3.2.1 Topological Operations

Figure 3.4: Edge flipping operation for triangles

The edge shared by the triangles is flipped to the other diagonal of the quadrilateral which is formed by the union of two triangles. The flipping operation requires the quadrilateral to be convex, otherwise the underlying space changes. In this particular example, the triangles are Delaunay (cf. Section 2.3) after the flipping operation is applied.

Topological operations are operations which do not insert, delete, or move any vertices. The most popular topological operations are flips, where a number of neighboring cells are replaced by another configuration of cells. For example, an edge flip, visualized in Figure 3.4, is an operation, where two triangles sharing one edge are replaced by two different triangles. Flip operations for 2D triangle meshes have a special role as they can make any mesh Delaunay. It can be shown, that for a triangulation every edge $E$ is either locally Delaunay or $E$ is flippable and the flipped edge is locally Delaunay [127]. It can also be shown, that the algorithm which recursively flips every edge which is not locally Delaunay terminates and therefore results in a Delaunay mesh [127]. The 3D extension of the 2D flips are called bistellar flips [50]. However, bistellar flips are fairly complex and cannot be applied to all configurations of neighboring tetrahedrons. Additionally, recursively performing bistellar flips on tetrahedral meshes only results in a mesh which is Delaunay for edge-protected PLCs [67]. However, it has been proven, that there are algorithms using flip operations which result in a simplex Delaunay mesh for arbitrary dimensions $n$ [136]. Flip operations can be defined for arbitrary element types by using the projections of an element of the same type with one dimension higher [83].

= What you have to do =
From the passage on topological operations, output word for word the stretch that begins at the words "The edge shared" and stops after "operation is applied.".

= Source information =
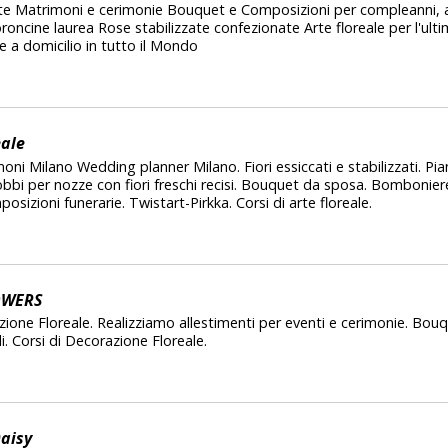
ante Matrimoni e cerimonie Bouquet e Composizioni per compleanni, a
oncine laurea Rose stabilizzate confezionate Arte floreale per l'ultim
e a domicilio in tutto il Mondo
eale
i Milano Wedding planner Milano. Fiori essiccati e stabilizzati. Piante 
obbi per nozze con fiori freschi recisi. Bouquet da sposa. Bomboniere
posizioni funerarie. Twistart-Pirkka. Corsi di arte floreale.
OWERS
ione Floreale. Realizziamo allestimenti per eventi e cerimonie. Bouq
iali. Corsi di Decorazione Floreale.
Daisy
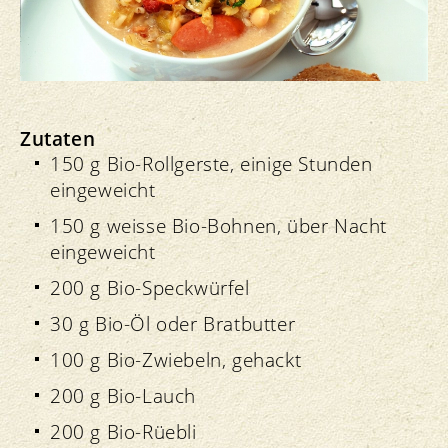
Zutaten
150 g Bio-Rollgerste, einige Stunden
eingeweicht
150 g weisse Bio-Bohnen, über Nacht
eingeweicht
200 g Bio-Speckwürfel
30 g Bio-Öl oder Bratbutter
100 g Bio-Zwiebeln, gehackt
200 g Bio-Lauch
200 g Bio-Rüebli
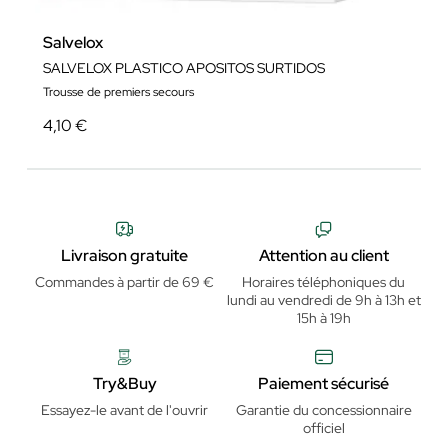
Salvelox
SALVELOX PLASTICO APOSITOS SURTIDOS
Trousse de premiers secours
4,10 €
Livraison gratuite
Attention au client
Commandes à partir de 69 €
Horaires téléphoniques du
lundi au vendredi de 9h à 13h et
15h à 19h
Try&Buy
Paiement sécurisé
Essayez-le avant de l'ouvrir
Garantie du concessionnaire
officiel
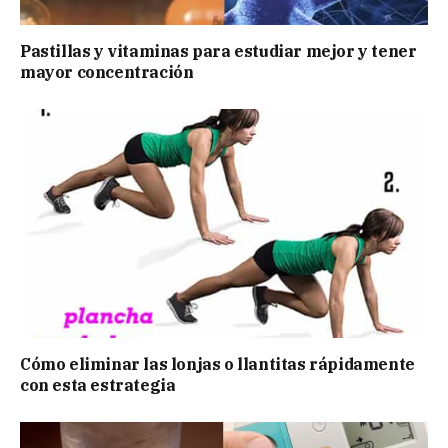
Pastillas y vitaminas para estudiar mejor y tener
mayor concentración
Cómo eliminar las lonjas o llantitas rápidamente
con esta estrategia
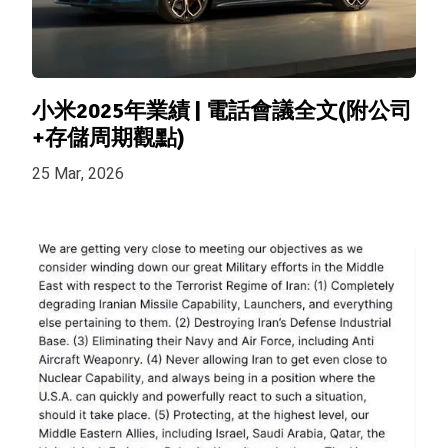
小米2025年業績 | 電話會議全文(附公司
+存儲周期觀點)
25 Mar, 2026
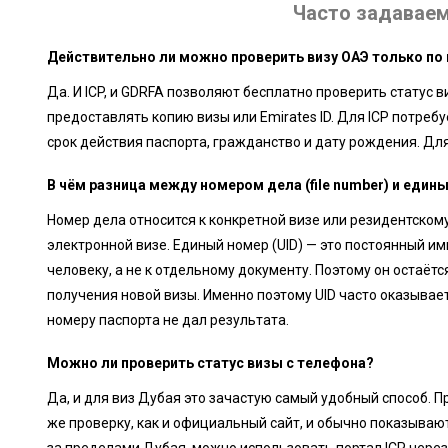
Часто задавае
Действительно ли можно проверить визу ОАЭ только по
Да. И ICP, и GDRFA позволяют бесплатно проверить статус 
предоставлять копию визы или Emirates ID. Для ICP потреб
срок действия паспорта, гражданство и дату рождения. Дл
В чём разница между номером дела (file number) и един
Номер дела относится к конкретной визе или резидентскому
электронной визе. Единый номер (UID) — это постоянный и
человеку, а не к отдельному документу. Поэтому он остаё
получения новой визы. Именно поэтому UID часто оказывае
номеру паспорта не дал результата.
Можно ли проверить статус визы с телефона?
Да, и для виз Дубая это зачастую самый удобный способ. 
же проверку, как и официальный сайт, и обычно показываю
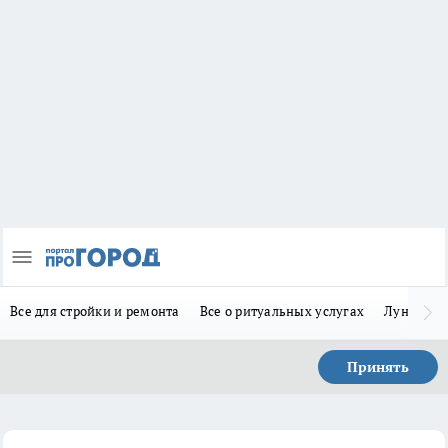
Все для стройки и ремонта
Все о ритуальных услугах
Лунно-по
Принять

= Result of this exercise =
The edge shared by the triangles is flipped to the other diagonal of the quadrilateral which is formed by the union of two triangles. The flipping operation requires the quadrilateral to be convex, otherwise the underlying space changes. In this particular example, the triangles are Delaunay (cf. Section 2.3) after the flipping operation is applied.